Saddest thing about this e-book drama is it's creating schism between authors and readers because of some misconceptions about how publishing works.
I think she's partially right, because most readers don't get how the publishing of a book works, they probably don't think about it. But the biggest complaint that I hear around me and on Internet is not about authors, it is about publishers. I have the impression that they are pictured as greedy companies that are always getting an unfairly big part of the cake, keeping all the reins while paying authors peanuts.
Regarding "the current e-book drama", I think readers don't really trust publishers. Regarding e-book pricing, they want from the publishers, at least, a trustworthy dynamic scheme as it is applied to paper books. If the publishers say "e-book prices will always be available at 70% of the p-book prices" then I'm sure most of the readers will be go home to their reading devices happily. However, they don't trust such a promise because currently one can pay $14.99 for an e-book from the same publisher that's selling the mass market paperback for $7.99. Now, this is upsetting!
So it's not so much authors that they are angry with, because readers know that their hands are tied. However, readers believe that authors are still closer to the publishers than themselves. For example, to protest the unavailability of an e-book, they can decide to give unfair 1-star reviews to a book, hoping that the author whose book's Amazon rating is harmed will be strong enough to change some things.
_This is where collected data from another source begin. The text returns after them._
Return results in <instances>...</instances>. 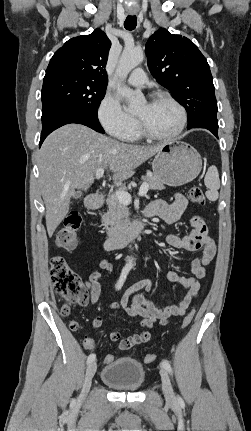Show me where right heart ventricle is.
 <instances>
[{
	"instance_id": "right-heart-ventricle-1",
	"label": "right heart ventricle",
	"mask_w": 251,
	"mask_h": 431,
	"mask_svg": "<svg viewBox=\"0 0 251 431\" xmlns=\"http://www.w3.org/2000/svg\"><path fill=\"white\" fill-rule=\"evenodd\" d=\"M139 137H140V133L138 132L137 129H135L134 132L127 138V140L134 141L139 139Z\"/></svg>"
}]
</instances>
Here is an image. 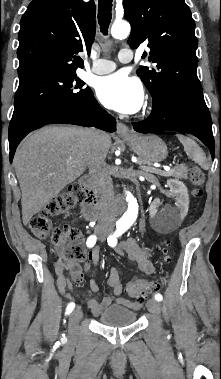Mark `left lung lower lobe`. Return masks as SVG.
Segmentation results:
<instances>
[{"mask_svg": "<svg viewBox=\"0 0 221 379\" xmlns=\"http://www.w3.org/2000/svg\"><path fill=\"white\" fill-rule=\"evenodd\" d=\"M132 125L140 133L179 131L193 134L209 148L214 157L212 121L204 98L172 92L158 93L153 98L150 116Z\"/></svg>", "mask_w": 221, "mask_h": 379, "instance_id": "obj_1", "label": "left lung lower lobe"}]
</instances>
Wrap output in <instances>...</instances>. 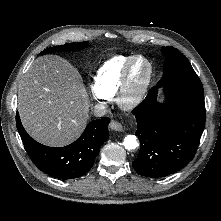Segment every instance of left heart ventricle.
Returning <instances> with one entry per match:
<instances>
[{
	"instance_id": "1",
	"label": "left heart ventricle",
	"mask_w": 221,
	"mask_h": 221,
	"mask_svg": "<svg viewBox=\"0 0 221 221\" xmlns=\"http://www.w3.org/2000/svg\"><path fill=\"white\" fill-rule=\"evenodd\" d=\"M148 73V66L143 60H137L131 70L130 90L135 93L139 90Z\"/></svg>"
}]
</instances>
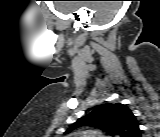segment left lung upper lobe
<instances>
[{"instance_id": "5c2ea615", "label": "left lung upper lobe", "mask_w": 160, "mask_h": 137, "mask_svg": "<svg viewBox=\"0 0 160 137\" xmlns=\"http://www.w3.org/2000/svg\"><path fill=\"white\" fill-rule=\"evenodd\" d=\"M80 126L96 127L115 137H131L139 124L126 105L105 103L97 106L90 114L78 119L66 133Z\"/></svg>"}]
</instances>
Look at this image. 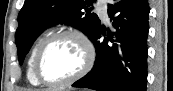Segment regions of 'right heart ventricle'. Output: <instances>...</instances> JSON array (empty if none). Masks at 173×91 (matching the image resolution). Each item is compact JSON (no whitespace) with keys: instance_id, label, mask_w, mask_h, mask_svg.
Wrapping results in <instances>:
<instances>
[{"instance_id":"e07e8e85","label":"right heart ventricle","mask_w":173,"mask_h":91,"mask_svg":"<svg viewBox=\"0 0 173 91\" xmlns=\"http://www.w3.org/2000/svg\"><path fill=\"white\" fill-rule=\"evenodd\" d=\"M47 36H48V32L46 31L35 41L32 49L30 51V54H29L28 67H27V78H28L29 82L33 85H39V83H40L34 75V69H33L34 57H35L38 47L40 46V44L43 42V40Z\"/></svg>"}]
</instances>
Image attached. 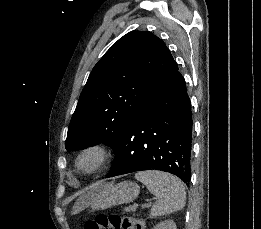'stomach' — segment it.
<instances>
[{
	"mask_svg": "<svg viewBox=\"0 0 261 229\" xmlns=\"http://www.w3.org/2000/svg\"><path fill=\"white\" fill-rule=\"evenodd\" d=\"M140 189L137 183L124 181V183H95L89 187L85 199V203L91 207L92 211H104L115 205H124V203H132L137 199Z\"/></svg>",
	"mask_w": 261,
	"mask_h": 229,
	"instance_id": "obj_1",
	"label": "stomach"
}]
</instances>
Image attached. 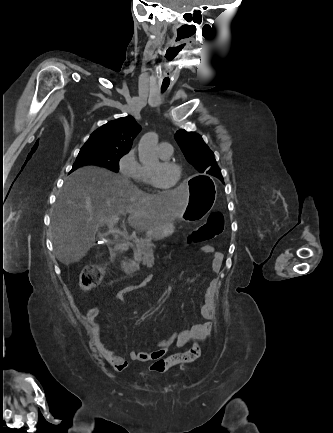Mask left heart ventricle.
Wrapping results in <instances>:
<instances>
[{
  "label": "left heart ventricle",
  "mask_w": 333,
  "mask_h": 433,
  "mask_svg": "<svg viewBox=\"0 0 333 433\" xmlns=\"http://www.w3.org/2000/svg\"><path fill=\"white\" fill-rule=\"evenodd\" d=\"M149 170L154 174L157 182L165 188H171L177 179L176 169L163 166L161 161L149 166Z\"/></svg>",
  "instance_id": "obj_1"
}]
</instances>
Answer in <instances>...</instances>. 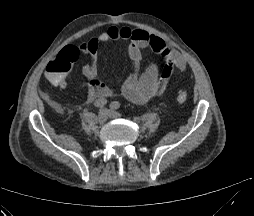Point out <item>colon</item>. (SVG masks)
I'll list each match as a JSON object with an SVG mask.
<instances>
[{
    "instance_id": "1",
    "label": "colon",
    "mask_w": 254,
    "mask_h": 216,
    "mask_svg": "<svg viewBox=\"0 0 254 216\" xmlns=\"http://www.w3.org/2000/svg\"><path fill=\"white\" fill-rule=\"evenodd\" d=\"M76 57L77 55L69 58L68 60H66L63 56L55 58L46 68L48 78L51 80L59 79L62 75L69 71L72 61L75 60ZM175 98L177 102L184 103L188 99V93L186 90L179 88L175 91Z\"/></svg>"
}]
</instances>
In this current e-book pricing struggle, I think one of the questions that a reader asks himself is "Why would an author, especially someone who is already published, not consider a royalty program such as Amazon's?" Amazon's new royalty program says:
This new program can thus enable authors and publishers to make more money on every sale. For example, on an $8.99 book an author would make $3.15 with the standard option, and $6.25 with the new 70 percent option.
It just looks like readers are eager but most authors and all publishers are afraid of the e-book phenomenon.